HNDL refers to a technique where cybercriminals target and harvest sensitive, high-value data from sectors like healthcare, finance, and government, with the knowledge that today’s encryption methods may one day be vulnerable. Rather than decrypting the data immediately, they collect it now, confident that future advancements in quantum computing will eventually allow them to crack current encryption protocols. Quantum computers, with their ability to solve complex problems much faster than today’s classical computers, will eventually be able to break encryption algorithms like RSA and ECC that are considered secure today.

The National Institute of Standards and Technology (NIST) has long recognized the growing threat posed by quantum computing. Over the years, NIST has been working on developing new encryption standards to defend against this emerging threat, leading to a shift in how we think about protecting sensitive data. These efforts reflect the growing acknowledgment that data harvested today could have catastrophic consequences in the future if left unprotected.

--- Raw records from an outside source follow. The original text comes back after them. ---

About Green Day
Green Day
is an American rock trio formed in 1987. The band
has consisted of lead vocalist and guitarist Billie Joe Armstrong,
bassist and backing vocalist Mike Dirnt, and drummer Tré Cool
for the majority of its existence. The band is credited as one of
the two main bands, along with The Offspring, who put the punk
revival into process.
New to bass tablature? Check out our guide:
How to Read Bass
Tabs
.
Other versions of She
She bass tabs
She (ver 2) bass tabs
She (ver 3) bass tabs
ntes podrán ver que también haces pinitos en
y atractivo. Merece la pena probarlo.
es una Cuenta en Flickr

Cybercriminals, much like any successful business, understand the importance of identifying lucrative opportunities. As with any business model, they focus on profitable ventures and HNDL is one of the most promising in the world of cybercrime. The idea is simple: gather highly sensitive data today, store it securely, and wait for technology to evolve. When quantum computing reaches its full potential, they will be ready to decrypt and exploit this stored data, reaping enormous rewards.

The industries most at risk from this strategy. Government, healthcare, and finance rely on highly sensitive data, and even a small breach could have devastating consequences. The stakes are high, and the implications of a successful HNDL attack could be catastrophic. With cybercriminals preparing for a future where quantum computers can easily break today’s encryption, it’s critical that we prioritize future-proof encryption methods now to safeguard the data we hold so dearly.

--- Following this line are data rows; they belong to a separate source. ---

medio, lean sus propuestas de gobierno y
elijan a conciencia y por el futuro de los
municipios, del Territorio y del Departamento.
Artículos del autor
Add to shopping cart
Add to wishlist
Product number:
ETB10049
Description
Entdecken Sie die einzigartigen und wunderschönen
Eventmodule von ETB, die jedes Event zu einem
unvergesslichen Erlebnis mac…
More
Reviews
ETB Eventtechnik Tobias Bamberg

NIST’s ongoing work to create post-quantum cryptography standards is one step in the right direction, but it’s clear that securing data for the future requires a proactive and multifaceted approach. As quantum computing continues to advance, we must prepare for the threats that lie ahead, ensuring that our data remains protected for generations to come.

While we’ve highlighted a few of the most vulnerable industries (government, healthcare, finance), there are other sectors that will be affected by the rise of quantum computing and its impact on cybersecurity. Those sectors include Energy and Utilities, Aerospace and Defense, and Supply Chain.

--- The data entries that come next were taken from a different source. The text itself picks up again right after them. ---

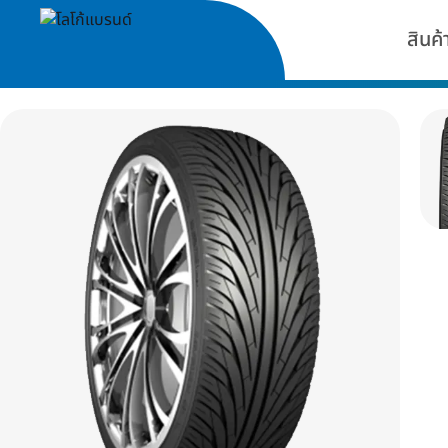
สินค้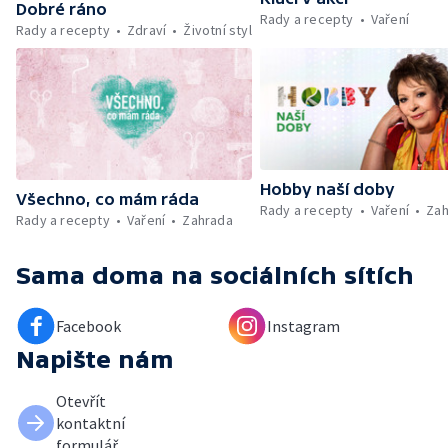
Dobré ráno
Rady a recepty
Vaření
Rady a recepty
Zdraví
Životní styl
Hobby naší doby
Všechno, co mám ráda
Rady a recepty
Vaření
Zah
Rady a recepty
Vaření
Zahrada
Sama doma
na sociálních sítích
Facebook
Instagram
Napište nám
Otevřít
kontaktní
formulář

HNDL is a great example of how large scale cyber organizations of today mirror profitable, future-oriented businesses. Much like a legitimate business, cybercriminal organizations engaging in HNDL need to carefully plan and structure their operations. They gather valuable resources (sensitive data), store them securely, and wait for technology to advance (quantum computing) before cashing in.

Just as a tech company might invest in R&D for long-term growth, HNDL operators invest in harvesting data today, betting on future advancements in quantum computing to increase the value of their “product.” Some might compare to how venture capitalists back start-ups, hoping that future technology or regulatory changes will drive their value up.